__WORK INSTRUCTIONS__: Output each line from the one that contains "12h et de 14h à 18h" to the final line of the data below, exactly, and include nothing else.

__Saved entries__:
____________________
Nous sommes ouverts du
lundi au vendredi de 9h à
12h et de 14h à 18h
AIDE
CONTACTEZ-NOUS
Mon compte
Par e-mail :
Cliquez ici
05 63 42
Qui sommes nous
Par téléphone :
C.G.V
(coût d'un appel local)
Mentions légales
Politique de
____________________
__FINISHED TASK__:
12h et de 14h à 18h
AIDE
CONTACTEZ-NOUS
Mon compte
Par e-mail :
Cliquez ici
05 63 42
Qui sommes nous
Par téléphone :
C.G.V
(coût d'un appel local)
Mentions légales
Politique de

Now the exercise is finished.